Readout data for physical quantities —

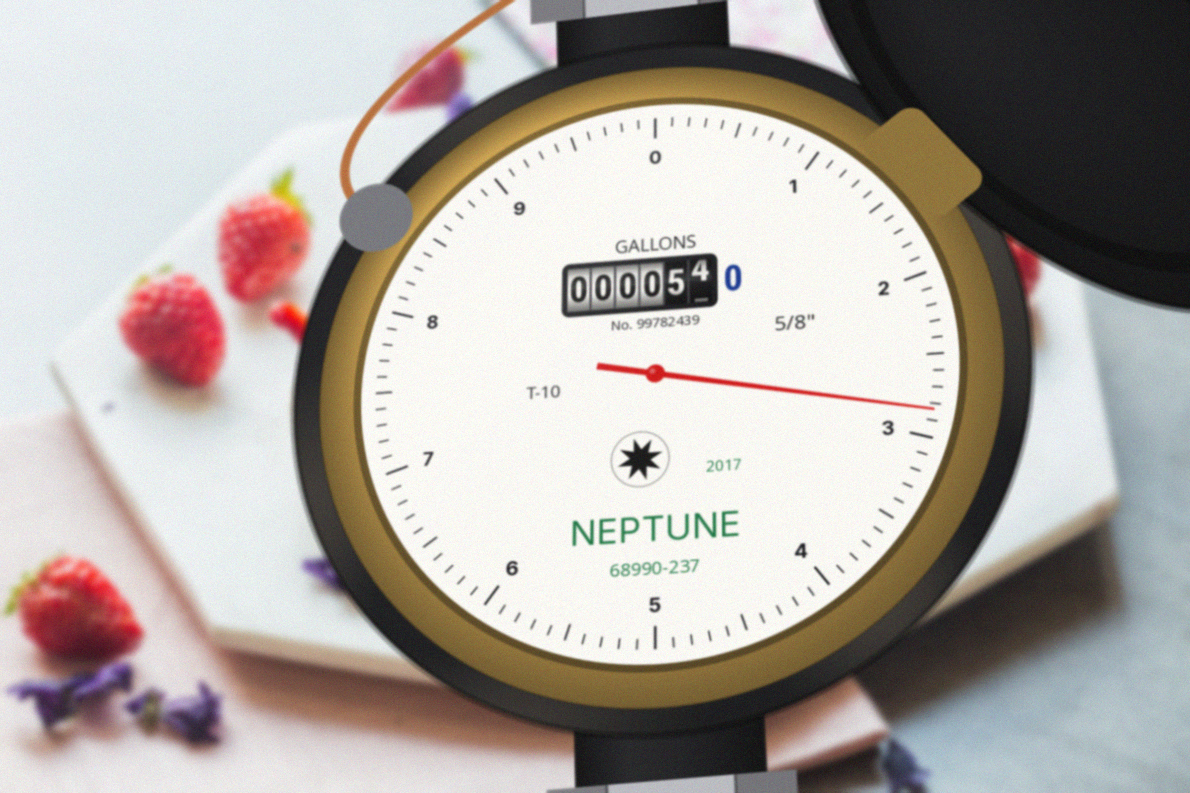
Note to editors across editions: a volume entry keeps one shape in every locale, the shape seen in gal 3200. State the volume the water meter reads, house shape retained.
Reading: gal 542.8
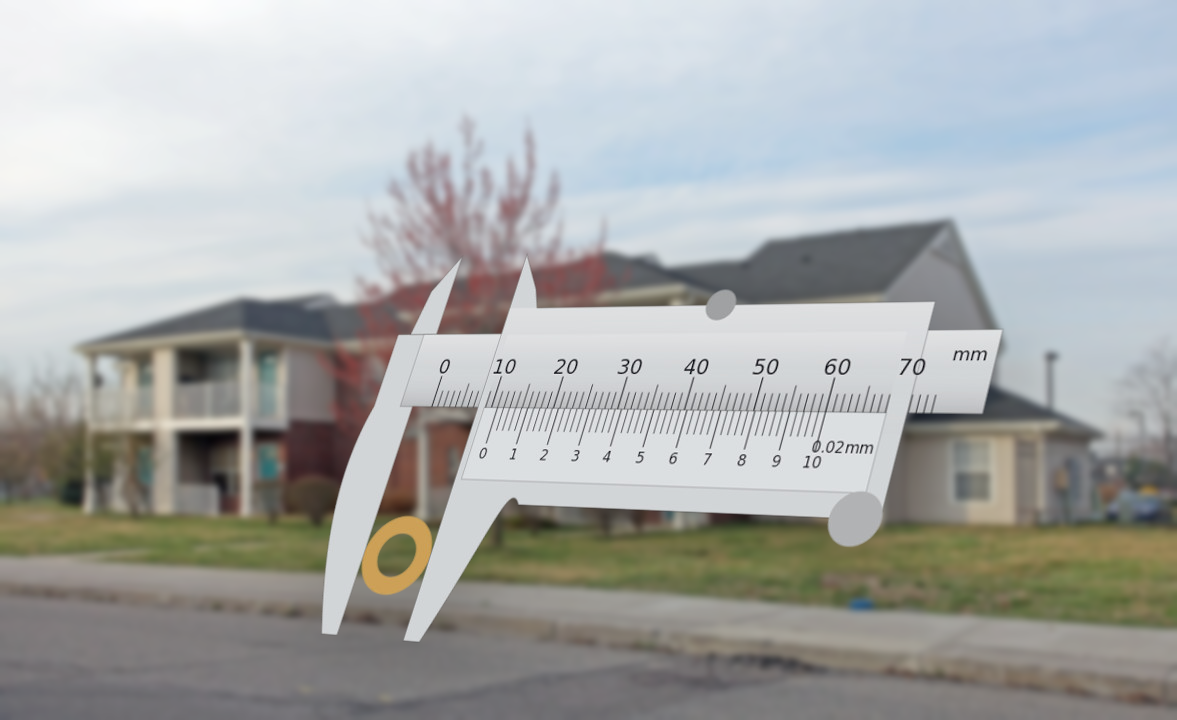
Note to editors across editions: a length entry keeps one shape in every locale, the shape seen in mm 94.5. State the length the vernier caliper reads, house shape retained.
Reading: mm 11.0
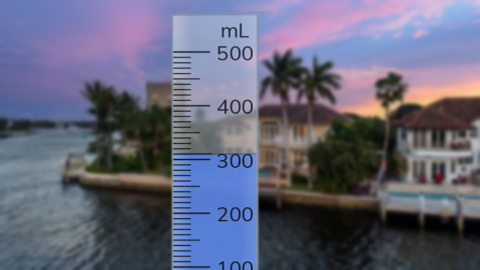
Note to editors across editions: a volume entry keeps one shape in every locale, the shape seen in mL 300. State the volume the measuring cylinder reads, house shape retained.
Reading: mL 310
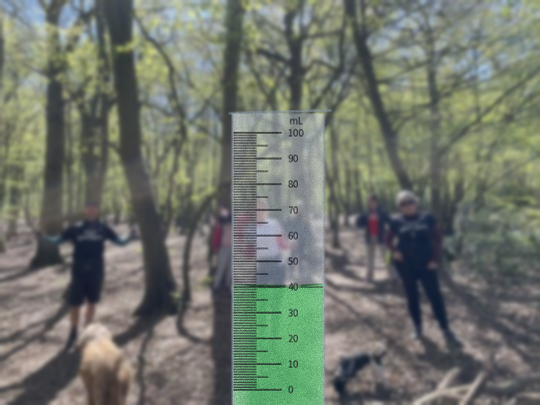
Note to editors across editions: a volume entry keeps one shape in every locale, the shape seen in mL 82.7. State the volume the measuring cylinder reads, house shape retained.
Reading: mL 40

Task statement —
Write out each of the lines above word for word, leaving the pictures out.

Answer to this exercise —
Note to editors across editions: a volume entry keeps one shape in every locale, the shape seen in gal 3200. State the volume the water meter reads, house shape retained.
Reading: gal 542.8
Note to editors across editions: a length entry keeps one shape in every locale, the shape seen in mm 94.5. State the length the vernier caliper reads, house shape retained.
Reading: mm 11.0
Note to editors across editions: a volume entry keeps one shape in every locale, the shape seen in mL 300. State the volume the measuring cylinder reads, house shape retained.
Reading: mL 310
Note to editors across editions: a volume entry keeps one shape in every locale, the shape seen in mL 82.7. State the volume the measuring cylinder reads, house shape retained.
Reading: mL 40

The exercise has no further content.